Are we reaching the point where vertical legal models make sense or legal is inherently tough for vertical models to be production grade?

🎯 Gabe · ↑1 · Reply on Reddit →

We shared some model training results today and we see benefits from both approaches. Different parts of our products will likely use different solutions. But initial results post-training open source models with custom harnesses specialized for legal look very promising.

🎯 Gabe · ↑1 · Reply on Reddit →

Yes! The open source post training results we shared today suggest we can match frontier performance on many legal tasks.

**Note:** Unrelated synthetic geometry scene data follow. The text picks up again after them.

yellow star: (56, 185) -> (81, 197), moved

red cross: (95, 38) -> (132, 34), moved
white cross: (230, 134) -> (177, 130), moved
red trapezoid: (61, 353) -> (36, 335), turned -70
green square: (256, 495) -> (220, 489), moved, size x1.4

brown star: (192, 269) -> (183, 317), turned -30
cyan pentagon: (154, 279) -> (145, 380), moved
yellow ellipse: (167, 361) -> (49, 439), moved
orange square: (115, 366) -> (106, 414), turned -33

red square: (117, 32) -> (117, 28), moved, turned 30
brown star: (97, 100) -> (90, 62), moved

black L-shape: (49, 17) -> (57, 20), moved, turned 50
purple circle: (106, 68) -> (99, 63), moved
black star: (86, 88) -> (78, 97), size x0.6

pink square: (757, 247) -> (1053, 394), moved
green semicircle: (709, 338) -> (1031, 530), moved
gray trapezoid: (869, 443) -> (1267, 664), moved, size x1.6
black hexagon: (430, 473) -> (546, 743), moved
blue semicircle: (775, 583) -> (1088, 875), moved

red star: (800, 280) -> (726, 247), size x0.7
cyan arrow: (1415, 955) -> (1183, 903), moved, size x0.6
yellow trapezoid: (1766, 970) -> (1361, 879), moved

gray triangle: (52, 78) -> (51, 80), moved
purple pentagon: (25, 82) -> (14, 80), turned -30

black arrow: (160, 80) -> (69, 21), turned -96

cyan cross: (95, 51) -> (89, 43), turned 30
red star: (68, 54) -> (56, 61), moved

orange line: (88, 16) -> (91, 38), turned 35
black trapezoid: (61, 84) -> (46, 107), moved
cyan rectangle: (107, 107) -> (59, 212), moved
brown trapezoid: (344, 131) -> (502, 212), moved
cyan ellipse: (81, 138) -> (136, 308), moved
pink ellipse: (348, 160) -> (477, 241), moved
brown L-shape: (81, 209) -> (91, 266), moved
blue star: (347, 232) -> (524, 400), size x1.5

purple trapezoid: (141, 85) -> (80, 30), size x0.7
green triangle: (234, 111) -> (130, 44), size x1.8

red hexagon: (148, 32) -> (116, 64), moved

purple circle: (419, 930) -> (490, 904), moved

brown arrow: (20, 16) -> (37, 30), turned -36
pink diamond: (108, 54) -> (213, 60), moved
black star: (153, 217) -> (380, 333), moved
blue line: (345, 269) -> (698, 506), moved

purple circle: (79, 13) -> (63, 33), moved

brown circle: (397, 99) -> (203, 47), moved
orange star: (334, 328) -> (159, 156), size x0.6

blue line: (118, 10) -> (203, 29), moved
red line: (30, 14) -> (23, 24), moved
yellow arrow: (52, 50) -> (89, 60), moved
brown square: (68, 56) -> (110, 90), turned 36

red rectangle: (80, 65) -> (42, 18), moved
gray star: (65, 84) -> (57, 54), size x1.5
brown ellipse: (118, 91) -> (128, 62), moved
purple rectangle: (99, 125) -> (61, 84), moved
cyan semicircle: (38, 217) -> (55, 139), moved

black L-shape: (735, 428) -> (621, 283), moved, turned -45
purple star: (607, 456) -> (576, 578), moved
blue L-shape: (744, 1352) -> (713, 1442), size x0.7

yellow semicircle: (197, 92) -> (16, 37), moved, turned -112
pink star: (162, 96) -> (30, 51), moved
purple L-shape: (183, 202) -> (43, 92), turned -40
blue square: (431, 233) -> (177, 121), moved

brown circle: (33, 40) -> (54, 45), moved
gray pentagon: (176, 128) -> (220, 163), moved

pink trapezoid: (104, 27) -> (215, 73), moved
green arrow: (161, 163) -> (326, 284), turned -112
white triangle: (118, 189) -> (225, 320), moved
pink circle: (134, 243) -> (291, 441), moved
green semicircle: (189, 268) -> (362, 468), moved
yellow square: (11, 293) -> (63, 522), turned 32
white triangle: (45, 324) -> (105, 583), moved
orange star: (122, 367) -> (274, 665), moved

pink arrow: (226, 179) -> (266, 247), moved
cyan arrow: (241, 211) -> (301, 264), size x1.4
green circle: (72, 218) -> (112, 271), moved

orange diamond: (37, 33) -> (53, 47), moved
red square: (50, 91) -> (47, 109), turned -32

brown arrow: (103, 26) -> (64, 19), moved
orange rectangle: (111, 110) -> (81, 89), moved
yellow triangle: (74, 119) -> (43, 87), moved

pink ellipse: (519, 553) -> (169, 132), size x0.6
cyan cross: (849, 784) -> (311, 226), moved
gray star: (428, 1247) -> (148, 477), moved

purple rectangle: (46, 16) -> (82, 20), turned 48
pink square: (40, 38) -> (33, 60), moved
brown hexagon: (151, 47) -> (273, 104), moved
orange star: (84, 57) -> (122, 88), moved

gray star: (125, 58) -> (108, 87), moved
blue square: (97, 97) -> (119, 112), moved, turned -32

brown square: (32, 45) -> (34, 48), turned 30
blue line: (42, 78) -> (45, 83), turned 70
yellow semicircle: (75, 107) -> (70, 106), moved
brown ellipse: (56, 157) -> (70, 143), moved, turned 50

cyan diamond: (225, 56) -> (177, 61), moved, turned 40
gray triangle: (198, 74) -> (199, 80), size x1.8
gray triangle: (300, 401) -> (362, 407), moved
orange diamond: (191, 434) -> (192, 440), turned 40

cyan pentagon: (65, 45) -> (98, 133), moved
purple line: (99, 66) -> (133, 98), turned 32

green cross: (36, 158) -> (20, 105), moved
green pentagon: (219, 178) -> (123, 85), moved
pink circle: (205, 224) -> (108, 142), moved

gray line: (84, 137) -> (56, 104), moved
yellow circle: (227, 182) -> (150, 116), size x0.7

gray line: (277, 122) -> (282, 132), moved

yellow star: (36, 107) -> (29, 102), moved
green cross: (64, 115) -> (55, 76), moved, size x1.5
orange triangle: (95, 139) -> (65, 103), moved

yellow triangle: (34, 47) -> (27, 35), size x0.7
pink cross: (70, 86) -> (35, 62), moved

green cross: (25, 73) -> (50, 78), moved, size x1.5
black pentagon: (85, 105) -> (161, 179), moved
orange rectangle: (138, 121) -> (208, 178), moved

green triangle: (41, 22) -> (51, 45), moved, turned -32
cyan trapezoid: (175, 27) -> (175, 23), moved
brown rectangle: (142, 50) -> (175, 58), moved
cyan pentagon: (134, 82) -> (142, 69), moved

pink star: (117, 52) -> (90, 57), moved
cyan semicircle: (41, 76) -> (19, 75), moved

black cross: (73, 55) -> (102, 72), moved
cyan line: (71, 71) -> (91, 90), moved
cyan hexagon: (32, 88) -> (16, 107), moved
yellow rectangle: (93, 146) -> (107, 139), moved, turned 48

60 How useful is Harvey for in house legal team … we have our legacy AI tools and subscriptions to legal research platforms… what benefits does Harvey brings on top of these existing technologies ↑1

Asked by u/ani77_kr · Harvey AMA #1 · 10 Dec 2025 · Reply on Reddit → ·

How useful is Harvey for in house legal team … we have our legacy AI tools and subscriptions to legal research platforms… what benefits does Harvey brings on top of these existing technologies

👑 Winston · ↑0 · Reply on Reddit →

We have had a massive influx of demand from in-house legal teams. Benefits include: one system of record for the entire team to work in and reference, collaboration opportunities with adjacent teams, (ex: one of our in-house customers said her finance, IR, and HR teams all want seats), custom workflows that reflect your company's ways of working, and Shared Spaces, which will enable collaboration between firms and clients if teams want to enable that functionality.